Despite the safety profile seen thus far within the realms of the clinical trials, it is important to consider the potential for complications with these devices. All transseptal procedures carry a small but significant risk of cardiac injury, even with echocardiographic guidance. Secondly, there is a theoretical risk of right heart failure as a consequence of the shunt − early follow-up of the IASD demonstrated increased right-sided flow; however, there was no evidence of worsening RV function on follow-up out to 12 months. Atrial fibrillation, present in 30–50% of patients with HFpEF, significantly impairs exercise capacity [29]; interventions on the atrial septum could lead to increased rates of atrial fibrillation, although the reduction in left atrial pressure may also reduce the incidence. Finally, device thrombosis and paradoxical embolism is a potential consideration, although not seen in 12-month follow-up of the current devices. These concerns will require longer term follow up to determine safety.

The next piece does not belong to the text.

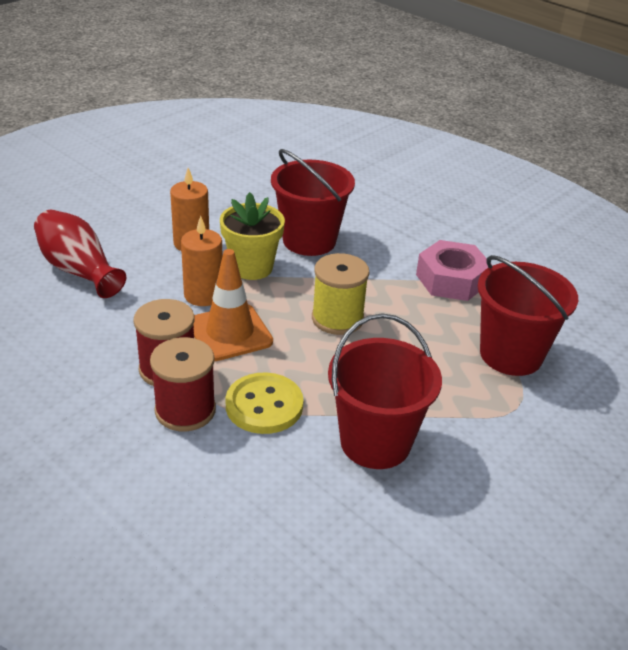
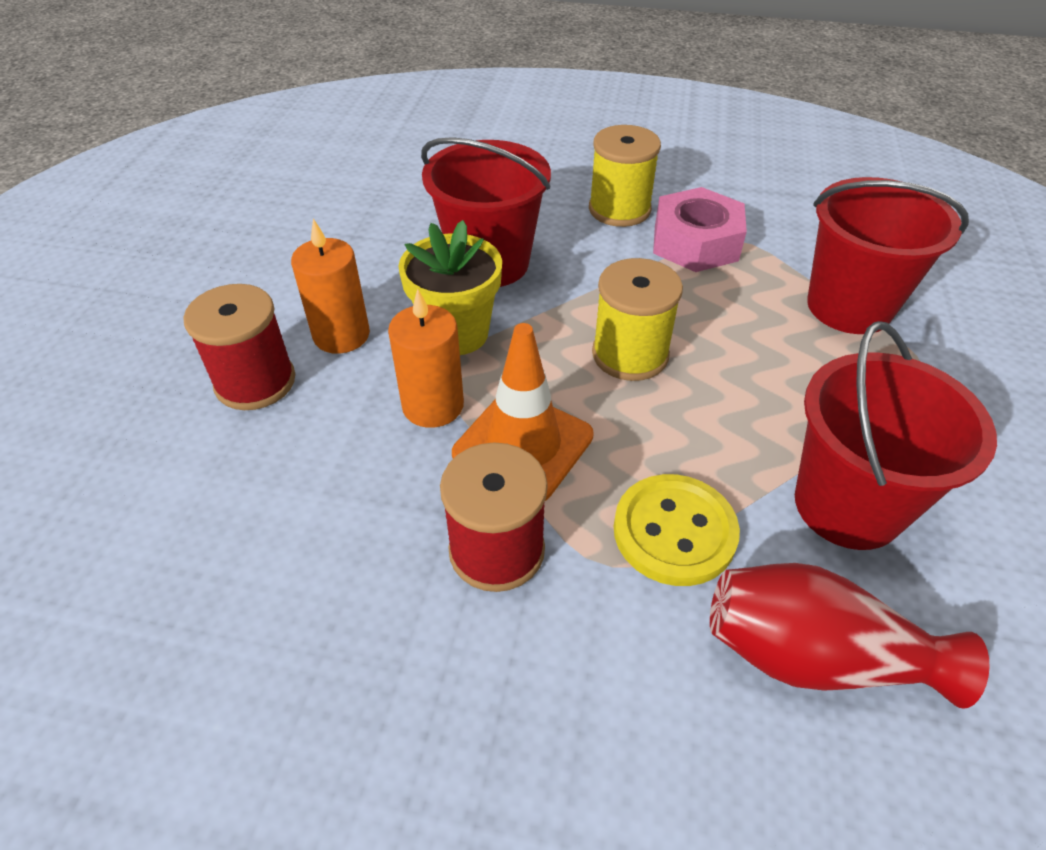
camera: 30 degrees left, 10 degrees up
red vase [34,210,126,298] -> red vase moved to [710,563,990,709]
red spool [150,337,216,431] -> red spool moved to [183,284,295,410]
none -> yellow spool [589,125,661,227]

Most importantly, patient selection will be critical to determine benefit; those with a significant isolated left atrial myopathy, without other significant comorbid conditions causing exercise intolerance, will derive most benefit. In particular, patients with bi-atrial disease, where the right atrium is unable to accept the pressure shunted across, may not gain as much benefit; however, the non-invasive identification of such pathology is yet to be determined.

Conclusions

Interatrial septal devices offer a new paradigm of treatment for patients with HFpEF by targeting the end physiologic manifestation of left atrial pressure, obviating some of the complexity around the pathophysiologic pathways leading to its development. Early pilot and randomised studies have demonstrated both safety and efficacy, with the pivotal trial of the IASD device now completed enrolment and in the follow up phase.